▶ _Texto fornecido_:
========================
A caminho de casa, esperando pelo mercedes que ia para o Nova Floresta, vi passar uma menininha de cabelo arrumado, gloss cor-de-rosa nos lábios e sandália dourada nos pés. Um senhor sentado no banco do ponto também acompanhava aquela menina com o mesmo olhar que eu quando, então, ela tirou do bolso do short um aparelho de celular apenas para ver as horas. A garota não passava dos 7 anos.

Rapidamente fui levada ao passado, aos meus 7 anos. Eu andava por aí, de cabelo desgrenhado, com os pés descalços, provavelmente com um short na cor azul que um dia fora do meu irmão mais velho e ainda passou pelo do meio e minha mãe só trocou o elástico ou pregou o botão que estava faltando, costurou as emendas e pronto. Estava novo. E o short certamente estaria cheio de carrapicho ou sujo de areia da pracinha do bairro. Do bolso, eu sacaria as minhas inseparáveis cinco-marias.

O velho ao lado olhou para mim e sorriu. Ele tinha acabado de ir à infância dele. No bolso de seu short? Talvez um saquinho de bolas de gude, um estilingue ou um pião.
========================
▶ _Dados fornecidos_:

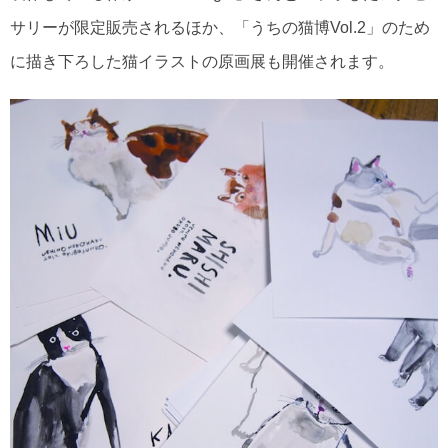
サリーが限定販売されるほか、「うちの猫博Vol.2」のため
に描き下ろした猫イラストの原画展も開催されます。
========================
▶ _Tarefas a realizar_:
(A) Extraia do texto fornecido o trecho que vai de "A caminho de" até "dos 7 anos.".
(B) Segundo o texto fornecido, o que a menina tirou do bolso do short e com que finalidade?
(C) Traduza para o inglês esta frase do texto fornecido: "O velho ao lado olhou para mim e sorriu."

▶ _Respostas por tarefa_:
(A)
A caminho de casa, esperando pelo mercedes que ia para o Nova Floresta, vi passar uma menininha de cabelo arrumado, gloss cor-de-rosa nos lábios e sandália dourada nos pés. Um senhor sentado no banco do ponto também acompanhava aquela menina com o mesmo olhar que eu quando, então, ela tirou do bolso do short um aparelho de celular apenas para ver as horas. A garota não passava dos 7 anos.

(B) Um aparelho de celular, apenas para ver as horas.

(C) The old man beside me looked at me and smiled.